=== To-do item ===
Copy out every line of text in the rows below word for word, keeping the original order. Leave the pictures out of your answer.

=== Supplied data ===

- - -

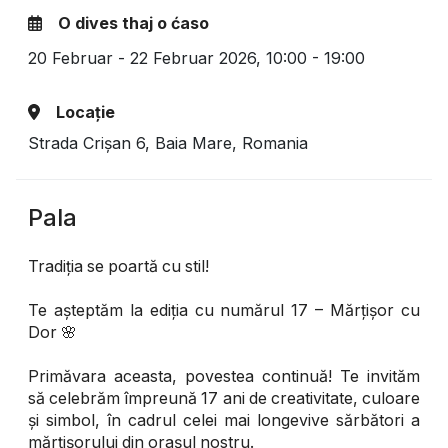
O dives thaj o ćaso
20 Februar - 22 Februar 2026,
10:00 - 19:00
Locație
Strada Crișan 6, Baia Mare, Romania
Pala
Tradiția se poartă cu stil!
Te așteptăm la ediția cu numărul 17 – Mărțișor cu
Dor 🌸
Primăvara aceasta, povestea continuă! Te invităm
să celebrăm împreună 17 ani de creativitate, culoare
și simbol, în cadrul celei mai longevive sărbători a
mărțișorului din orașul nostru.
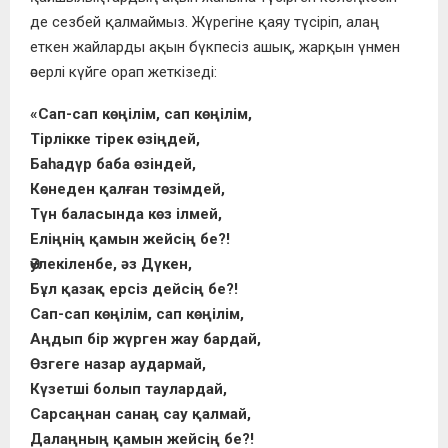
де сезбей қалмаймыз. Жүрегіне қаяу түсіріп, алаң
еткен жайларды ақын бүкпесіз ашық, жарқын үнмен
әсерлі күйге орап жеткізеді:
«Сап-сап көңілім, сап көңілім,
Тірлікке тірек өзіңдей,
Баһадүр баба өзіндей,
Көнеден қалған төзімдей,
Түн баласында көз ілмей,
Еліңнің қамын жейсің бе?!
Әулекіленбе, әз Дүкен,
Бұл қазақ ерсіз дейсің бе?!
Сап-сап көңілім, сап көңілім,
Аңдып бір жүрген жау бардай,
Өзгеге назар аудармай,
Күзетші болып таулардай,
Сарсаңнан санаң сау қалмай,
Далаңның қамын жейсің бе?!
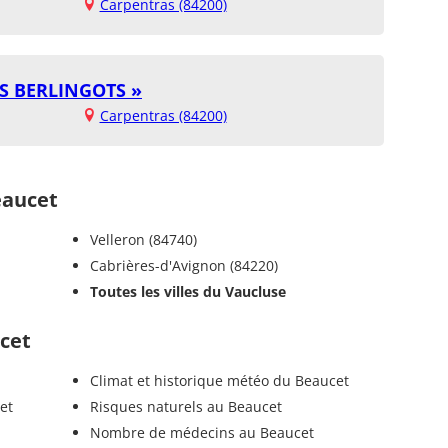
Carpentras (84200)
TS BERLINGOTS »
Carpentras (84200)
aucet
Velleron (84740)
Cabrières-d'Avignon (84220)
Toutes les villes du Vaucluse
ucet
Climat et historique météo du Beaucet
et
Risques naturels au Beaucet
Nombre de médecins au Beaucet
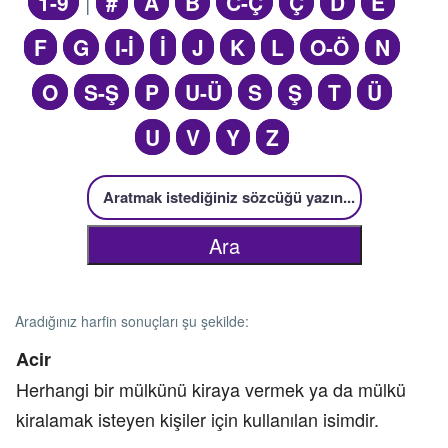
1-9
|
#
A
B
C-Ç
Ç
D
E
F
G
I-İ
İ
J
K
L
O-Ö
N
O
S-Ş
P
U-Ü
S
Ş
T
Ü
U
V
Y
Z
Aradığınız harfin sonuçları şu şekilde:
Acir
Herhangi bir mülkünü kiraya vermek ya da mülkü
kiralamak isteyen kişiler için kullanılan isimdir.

- - -

=== Response for this exercise ===
O dives thaj o ćaso
20 Februar - 22 Februar 2026,
10:00 - 19:00
Locație
Strada Crișan 6, Baia Mare, Romania
Pala
Tradiția se poartă cu stil!
Te așteptăm la ediția cu numărul 17 – Mărțișor cu
Dor 🌸
Primăvara aceasta, povestea continuă! Te invităm
să celebrăm împreună 17 ani de creativitate, culoare
și simbol, în cadrul celei mai longevive sărbători a
mărțișorului din orașul nostru.
де сезбей қалмаймыз. Жүрегіне қаяу түсіріп, алаң
еткен жайларды ақын бүкпесіз ашық, жарқын үнмен
әсерлі күйге орап жеткізеді:
«Сап-сап көңілім, сап көңілім,
Тірлікке тірек өзіңдей,
Баһадүр баба өзіндей,
Көнеден қалған төзімдей,
Түн баласында көз ілмей,
Еліңнің қамын жейсің бе?!
Әулекіленбе, әз Дүкен,
Бұл қазақ ерсіз дейсің бе?!
Сап-сап көңілім, сап көңілім,
Аңдып бір жүрген жау бардай,
Өзгеге назар аудармай,
Күзетші болып таулардай,
Сарсаңнан санаң сау қалмай,
Далаңның қамын жейсің бе?!
Carpentras (84200)
TS BERLINGOTS »
Carpentras (84200)
aucet
Velleron (84740)
Cabrières-d'Avignon (84220)
Toutes les villes du Vaucluse
ucet
Climat et historique météo du Beaucet
et
Risques naturels au Beaucet
Nombre de médecins au Beaucet
1-9
|
#
A
B
C-Ç
Ç
D
E
F
G
I-İ
İ
J
K
L
O-Ö
N
O
S-Ş
P
U-Ü
S
Ş
T
Ü
U
V
Y
Z
Aradığınız harfin sonuçları şu şekilde:
Acir
Herhangi bir mülkünü kiraya vermek ya da mülkü
kiralamak isteyen kişiler için kullanılan isimdir.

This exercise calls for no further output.